Documentation ¶
Index ¶
Constants ¶
This section is empty.
Variables ¶
This section is empty.
Functions ¶
This section is empty.
Types ¶
type HealthStatus ¶
type HealthStatus bool
const ( Unhealthy HealthStatus = false Healthy HealthStatus = true )
func (HealthStatus) AsFloat64 ¶
func (h HealthStatus) AsFloat64() float64
func (HealthStatus) String ¶
func (h HealthStatus) String() string
type Watcher ¶
type Watcher struct { Name string C chan HealthStatus // Writing a health status to C allows you to mark the watcher as healthy or unhealthy. // contains filtered or unexported fields }
Watcher watches for Alertmanager checkins, logs information when the health status changes, and serves an HTTP status page with information about the current state.
The idea is that Watcher acts as an Alertmanager webhook, and you set up an alert to always be firing. When the HTTP handler receives the alert from Alertmanager, the watcher transitions to "healthy" for the duration defined by `threshold`. If the alert stops being fired, eventually we become unhealthy and serve that status on the monitoring endpoint. You can then hook that into generic "website down" monitoring and be alerted that you can't receive alerts.

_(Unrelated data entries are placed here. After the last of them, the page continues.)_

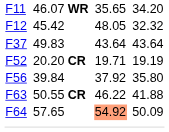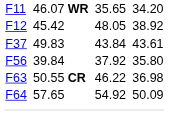F12 | column 7: 32.32 -> 38.92
F37 | column 5: 43.64 -> 43.84
F37 | column 7: 43.64 -> 43.61
- row: F52 | 20.20 CR | 19.71 | 19.19
F63 | column 7: 41.88 -> 36.98
F64 | column 5: lightsalmon background -> no background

We implement the watcher with a timer that expires a certain time after the last "healthy" message. This is not strictly necessary, but allows us to log a message at the exact instant that we start serving an "unhealthy" status. The code would be much simpler if we just subtracted the last healthy time from the current time when someone asked for the status.
func NewWatcher ¶
NewWatcher creates a new watcher in the "unhealthy" state. To mark the status as healthy, send Healthy to watcher.C.
func (*Watcher) HandleAlertmanagerPing ¶
func (w *Watcher) HandleAlertmanagerPing(wr http.ResponseWriter, req *http.Request)
HandleAlertmanagerPing is an http.HandlerFunc that accepts alerts from Alertmanager via its webhook API, and sets the watcher status to Healthy if the alert is well-formed.
A bad request does not change the status to unhealthy; only the timer does that.
func (*Watcher) HandleHealthCheck ¶
func (w *Watcher) HandleHealthCheck(wr http.ResponseWriter, req *http.Request)
HandleHealthCheck is an http.HandlerFunc that accepts HTTP requests from an external "website monitoring" service, and returns a 200 status code if Alertmanager is healthy, or a 500 Internal Server Error code if Alertmanager is unhealthy. We choose 500 because it is most likely to be treated as an error by your health-checking service, even though it is technically incorrect.
This endpoint is NOT intended to be a liveness/readiness/health probe for the alertmanager-status service itself!
func (*Watcher) HandleLiveness ¶
func (w *Watcher) HandleLiveness(wr http.ResponseWriter, req *http.Request)
HandleLiveness is an http.HandlerFunc that returns status 200 if the event loop is not locked up. This works as a liveness probe and a readiness probe.